PROVIDED TEXT:

-.-.-

An ultrasound scan can be used to monitor an unborn baby, diagnose a condition, or guide a surgeon during certain procedures. The image is displayed on a monitor while the scan is carried out.

Preparing for an ultrasound scan

Before having some types of ultrasound scan, you may be asked to follow certain instructions to help improve the quality of the images produced. For example, you may be advised to:

Drink water and not go to the toilet until after the scan – this may be needed before a scan of your unborn baby or your pelvic area.

Avoid eating and smoking for several hours before the scan – this may be needed before a scan of your digestive system, including the liver and gallbladder

Depending on the area of your body being examined, you be may asked to remove some clothing.

CT Scan (Computed Tomography)

Computed tomography (CT) is an imaging procedure that uses special x-ray equipment to create detailed pictures, or scans, of areas inside the body. It is also called computerized tomography and computerized axial tomography (CAT).

-.-.-

(Records in a dataset)
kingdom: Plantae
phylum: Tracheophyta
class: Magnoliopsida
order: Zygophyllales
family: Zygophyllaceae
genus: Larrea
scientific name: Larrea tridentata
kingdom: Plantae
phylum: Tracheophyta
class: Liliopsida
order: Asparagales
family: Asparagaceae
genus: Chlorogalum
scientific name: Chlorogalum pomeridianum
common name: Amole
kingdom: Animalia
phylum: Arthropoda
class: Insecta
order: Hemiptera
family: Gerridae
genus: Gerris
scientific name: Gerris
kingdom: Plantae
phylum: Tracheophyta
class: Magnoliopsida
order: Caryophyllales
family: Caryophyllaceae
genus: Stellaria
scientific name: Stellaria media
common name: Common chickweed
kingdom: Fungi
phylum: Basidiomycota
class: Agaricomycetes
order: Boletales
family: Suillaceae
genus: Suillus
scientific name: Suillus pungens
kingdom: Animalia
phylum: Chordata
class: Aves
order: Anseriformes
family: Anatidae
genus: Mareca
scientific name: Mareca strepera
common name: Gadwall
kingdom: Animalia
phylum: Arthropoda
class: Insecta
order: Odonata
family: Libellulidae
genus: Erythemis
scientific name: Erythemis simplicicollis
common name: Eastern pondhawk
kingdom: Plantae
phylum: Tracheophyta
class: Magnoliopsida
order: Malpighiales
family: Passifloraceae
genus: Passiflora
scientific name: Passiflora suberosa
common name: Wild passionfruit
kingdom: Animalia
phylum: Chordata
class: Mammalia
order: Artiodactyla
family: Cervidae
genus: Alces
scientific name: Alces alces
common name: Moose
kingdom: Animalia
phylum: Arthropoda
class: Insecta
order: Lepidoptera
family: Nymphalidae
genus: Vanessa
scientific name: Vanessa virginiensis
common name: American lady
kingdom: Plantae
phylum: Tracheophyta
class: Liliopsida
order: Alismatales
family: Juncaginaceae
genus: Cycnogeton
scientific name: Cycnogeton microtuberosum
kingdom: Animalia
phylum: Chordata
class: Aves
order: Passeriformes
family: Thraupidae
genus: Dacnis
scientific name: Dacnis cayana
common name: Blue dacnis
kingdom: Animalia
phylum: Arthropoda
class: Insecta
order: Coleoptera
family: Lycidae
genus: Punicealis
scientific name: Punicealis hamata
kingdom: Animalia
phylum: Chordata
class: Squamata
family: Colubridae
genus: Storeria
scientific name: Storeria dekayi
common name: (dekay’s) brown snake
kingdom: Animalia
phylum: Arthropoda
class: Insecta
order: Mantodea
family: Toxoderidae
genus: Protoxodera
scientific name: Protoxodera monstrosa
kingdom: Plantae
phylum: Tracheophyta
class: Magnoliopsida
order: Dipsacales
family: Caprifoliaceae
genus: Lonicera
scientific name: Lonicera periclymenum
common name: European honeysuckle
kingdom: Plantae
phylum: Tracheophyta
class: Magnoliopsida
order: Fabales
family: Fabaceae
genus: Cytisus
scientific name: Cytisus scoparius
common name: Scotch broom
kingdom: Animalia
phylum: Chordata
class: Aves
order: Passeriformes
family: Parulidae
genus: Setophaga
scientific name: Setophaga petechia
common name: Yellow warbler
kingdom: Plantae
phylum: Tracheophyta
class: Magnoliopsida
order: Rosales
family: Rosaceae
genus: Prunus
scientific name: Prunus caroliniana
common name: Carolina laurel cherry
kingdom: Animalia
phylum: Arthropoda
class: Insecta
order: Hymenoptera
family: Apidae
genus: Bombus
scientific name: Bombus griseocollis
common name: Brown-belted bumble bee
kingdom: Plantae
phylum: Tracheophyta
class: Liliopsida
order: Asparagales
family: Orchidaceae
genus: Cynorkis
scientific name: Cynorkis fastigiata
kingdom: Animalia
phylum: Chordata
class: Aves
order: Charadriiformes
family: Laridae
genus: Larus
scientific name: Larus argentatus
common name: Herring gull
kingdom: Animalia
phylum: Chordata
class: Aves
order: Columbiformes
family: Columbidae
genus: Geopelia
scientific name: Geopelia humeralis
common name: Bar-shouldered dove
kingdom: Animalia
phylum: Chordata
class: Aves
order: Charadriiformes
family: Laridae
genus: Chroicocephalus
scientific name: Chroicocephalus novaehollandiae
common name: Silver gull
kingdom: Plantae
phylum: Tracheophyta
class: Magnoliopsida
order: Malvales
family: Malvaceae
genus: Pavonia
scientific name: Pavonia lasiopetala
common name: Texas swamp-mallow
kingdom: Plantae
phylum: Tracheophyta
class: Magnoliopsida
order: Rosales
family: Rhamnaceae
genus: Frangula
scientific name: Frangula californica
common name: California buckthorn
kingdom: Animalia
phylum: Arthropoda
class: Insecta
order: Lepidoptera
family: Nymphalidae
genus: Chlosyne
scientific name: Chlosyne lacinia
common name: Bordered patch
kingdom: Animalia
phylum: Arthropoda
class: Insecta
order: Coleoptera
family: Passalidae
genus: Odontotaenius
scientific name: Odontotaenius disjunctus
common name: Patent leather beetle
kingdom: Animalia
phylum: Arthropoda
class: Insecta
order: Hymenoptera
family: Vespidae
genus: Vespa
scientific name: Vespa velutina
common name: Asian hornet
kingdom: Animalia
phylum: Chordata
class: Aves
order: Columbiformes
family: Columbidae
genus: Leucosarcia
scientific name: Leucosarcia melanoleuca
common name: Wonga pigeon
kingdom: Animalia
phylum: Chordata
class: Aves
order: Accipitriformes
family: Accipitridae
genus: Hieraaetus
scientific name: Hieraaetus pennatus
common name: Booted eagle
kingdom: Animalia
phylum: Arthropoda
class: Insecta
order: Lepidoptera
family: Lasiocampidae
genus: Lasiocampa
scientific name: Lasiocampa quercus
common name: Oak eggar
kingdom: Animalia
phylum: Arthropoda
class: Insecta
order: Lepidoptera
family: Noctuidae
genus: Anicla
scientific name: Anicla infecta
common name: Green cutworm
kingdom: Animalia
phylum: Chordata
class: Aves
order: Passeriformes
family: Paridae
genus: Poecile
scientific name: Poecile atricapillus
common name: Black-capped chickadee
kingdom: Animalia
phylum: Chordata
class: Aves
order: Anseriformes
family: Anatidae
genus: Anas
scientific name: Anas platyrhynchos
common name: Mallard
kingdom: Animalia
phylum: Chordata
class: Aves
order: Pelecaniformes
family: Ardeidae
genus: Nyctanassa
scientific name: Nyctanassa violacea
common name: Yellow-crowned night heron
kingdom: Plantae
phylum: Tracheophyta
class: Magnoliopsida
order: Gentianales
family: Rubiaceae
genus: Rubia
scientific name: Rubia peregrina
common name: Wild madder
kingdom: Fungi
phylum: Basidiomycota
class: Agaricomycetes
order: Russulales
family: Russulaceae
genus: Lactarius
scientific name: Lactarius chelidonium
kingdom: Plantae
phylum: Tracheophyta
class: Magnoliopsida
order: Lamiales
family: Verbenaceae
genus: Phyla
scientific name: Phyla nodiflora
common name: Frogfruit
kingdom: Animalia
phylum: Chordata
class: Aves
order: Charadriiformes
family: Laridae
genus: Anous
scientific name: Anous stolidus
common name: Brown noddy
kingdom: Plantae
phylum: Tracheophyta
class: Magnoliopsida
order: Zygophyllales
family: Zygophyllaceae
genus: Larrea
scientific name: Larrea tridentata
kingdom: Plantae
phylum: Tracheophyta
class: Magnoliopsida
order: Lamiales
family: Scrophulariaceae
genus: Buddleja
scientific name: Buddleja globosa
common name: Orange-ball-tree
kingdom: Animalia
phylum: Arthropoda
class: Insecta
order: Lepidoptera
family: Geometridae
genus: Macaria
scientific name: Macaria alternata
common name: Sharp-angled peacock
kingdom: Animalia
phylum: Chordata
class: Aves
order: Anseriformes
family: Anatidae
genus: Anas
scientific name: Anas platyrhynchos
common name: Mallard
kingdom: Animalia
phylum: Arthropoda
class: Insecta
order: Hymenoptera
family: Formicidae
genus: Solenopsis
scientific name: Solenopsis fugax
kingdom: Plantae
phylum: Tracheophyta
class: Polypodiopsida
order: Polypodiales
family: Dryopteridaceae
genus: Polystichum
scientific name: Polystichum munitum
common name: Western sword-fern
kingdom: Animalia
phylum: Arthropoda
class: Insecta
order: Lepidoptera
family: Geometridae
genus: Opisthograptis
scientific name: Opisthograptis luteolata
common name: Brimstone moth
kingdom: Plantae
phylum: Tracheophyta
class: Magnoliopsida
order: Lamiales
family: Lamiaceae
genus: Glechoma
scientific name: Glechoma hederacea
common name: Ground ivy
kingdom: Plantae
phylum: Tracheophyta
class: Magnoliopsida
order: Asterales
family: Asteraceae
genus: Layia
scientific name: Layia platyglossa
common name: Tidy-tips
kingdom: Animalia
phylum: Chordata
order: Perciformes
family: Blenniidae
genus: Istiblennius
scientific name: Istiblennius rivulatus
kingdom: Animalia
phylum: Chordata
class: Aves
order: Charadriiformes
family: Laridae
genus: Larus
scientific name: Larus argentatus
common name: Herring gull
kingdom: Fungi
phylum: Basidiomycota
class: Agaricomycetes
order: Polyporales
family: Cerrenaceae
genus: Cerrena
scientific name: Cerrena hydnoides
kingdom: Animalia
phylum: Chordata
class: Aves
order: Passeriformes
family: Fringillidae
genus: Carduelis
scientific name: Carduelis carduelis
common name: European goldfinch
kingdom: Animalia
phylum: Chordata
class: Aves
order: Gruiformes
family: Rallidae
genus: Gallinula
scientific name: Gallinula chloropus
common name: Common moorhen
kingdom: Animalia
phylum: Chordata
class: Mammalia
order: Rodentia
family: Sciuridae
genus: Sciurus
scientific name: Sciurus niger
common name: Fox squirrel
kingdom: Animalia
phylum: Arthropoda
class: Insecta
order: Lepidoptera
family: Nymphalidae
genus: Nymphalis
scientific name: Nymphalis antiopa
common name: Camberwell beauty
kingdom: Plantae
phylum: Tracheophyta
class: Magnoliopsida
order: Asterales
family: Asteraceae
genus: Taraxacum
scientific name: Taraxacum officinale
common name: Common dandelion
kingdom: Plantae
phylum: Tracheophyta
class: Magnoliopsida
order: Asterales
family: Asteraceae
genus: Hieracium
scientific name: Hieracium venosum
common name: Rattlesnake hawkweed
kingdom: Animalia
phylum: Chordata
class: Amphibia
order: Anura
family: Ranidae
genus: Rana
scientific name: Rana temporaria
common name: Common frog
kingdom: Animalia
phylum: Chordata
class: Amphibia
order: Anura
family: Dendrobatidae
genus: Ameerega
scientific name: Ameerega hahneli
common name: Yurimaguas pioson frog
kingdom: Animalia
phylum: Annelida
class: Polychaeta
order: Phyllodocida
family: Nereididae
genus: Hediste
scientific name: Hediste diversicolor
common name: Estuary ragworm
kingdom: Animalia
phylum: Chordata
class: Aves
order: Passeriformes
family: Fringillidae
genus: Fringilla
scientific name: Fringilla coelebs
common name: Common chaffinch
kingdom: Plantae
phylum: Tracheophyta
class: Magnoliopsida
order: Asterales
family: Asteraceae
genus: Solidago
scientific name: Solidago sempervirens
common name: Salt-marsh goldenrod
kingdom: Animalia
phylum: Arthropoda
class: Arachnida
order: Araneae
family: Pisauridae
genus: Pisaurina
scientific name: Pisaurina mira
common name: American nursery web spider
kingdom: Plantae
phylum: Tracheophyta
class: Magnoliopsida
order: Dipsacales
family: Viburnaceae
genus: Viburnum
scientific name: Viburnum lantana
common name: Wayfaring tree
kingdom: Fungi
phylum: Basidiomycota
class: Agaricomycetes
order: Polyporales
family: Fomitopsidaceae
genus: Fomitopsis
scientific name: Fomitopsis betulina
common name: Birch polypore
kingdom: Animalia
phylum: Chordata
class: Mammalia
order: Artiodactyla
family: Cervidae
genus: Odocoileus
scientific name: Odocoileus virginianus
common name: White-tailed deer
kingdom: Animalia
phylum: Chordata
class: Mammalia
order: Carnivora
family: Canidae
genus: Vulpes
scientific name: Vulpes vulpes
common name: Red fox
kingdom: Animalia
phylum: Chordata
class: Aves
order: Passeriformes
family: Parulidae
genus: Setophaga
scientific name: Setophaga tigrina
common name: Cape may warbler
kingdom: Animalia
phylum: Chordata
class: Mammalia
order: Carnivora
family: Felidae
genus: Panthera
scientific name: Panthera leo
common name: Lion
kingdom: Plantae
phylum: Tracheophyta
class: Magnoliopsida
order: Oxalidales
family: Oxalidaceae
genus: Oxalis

-.-.-

EXERCISE TASKS:
**a)** For each statement below, say whether it agrees with the text on ultrasound and CT scans, answering yes or no and quoting the words of that text that decide it.
(i) A CT scan uses special x-ray equipment.
(ii) Before a scan of the digestive system, a person may be asked to drink water and not go to the toilet.
(iii) The image from an ultrasound scan is shown only after the scan is finished.
**b)** Please continue the text on ultrasound and CT scans from where it stops.
These records were taken from a separate source.

RESPONSES FOR EACH TASK:
**a)**
(i) Yes: "uses special x-ray equipment to create detailed pictures, or scans, of areas inside the body."
(ii) No: "Avoid eating and smoking for several hours before the scan – this may be needed before a scan of your digestive system"
(iii) No: "The image is displayed on a monitor while the scan is carried out."

**b)**
It is a diagnostic imaging test used to create detailed images of internal organs, bones, soft tissue and blood vessels. The cross-sectional images generated during a CT scan can be reformatted in multiple planes, and can even generate three-dimensional images which can be viewed on a computer monitor, printed on film or transferred to electronic media. CT scanning is often the best method for detecting many different cancers since the images allow your doctor to confirm the presence of a tumor and determine its size and location. CT is fast, painless, noninvasive and accurate. In emergency cases, it can reveal internal injuries and bleeding quickly enough to help save lives.

In preparation for your CT

Tell your doctor if there’s a possibility you are pregnant and discuss any recent illnesses, medical conditions, allergies and medications you’re taking. You will be instructed not to eat or drink anything for a few hours beforehand. If you have a known allergy to contrast material, your doctor may prescribe medications to reduce the risk of an allergic reaction. These medications must be taken 48 hours prior to your exam. Leave jewelry at home and wear loose, comfortable clothing. You may be asked to wear a gown.

For a CT of the gastrointestinal area’s you’ll be asked to drink a liquid contrast agent (Gastrografine). You’ll have to drink this the day before the test and one hour before the test. In some cases this may cause diarrhea.

X-Ray General Diagnostic Radiology

General Diagnostic Radiology is the most familiar form of radiology. Antillean Adventist Hospital provides comprehensive radiology to its patients.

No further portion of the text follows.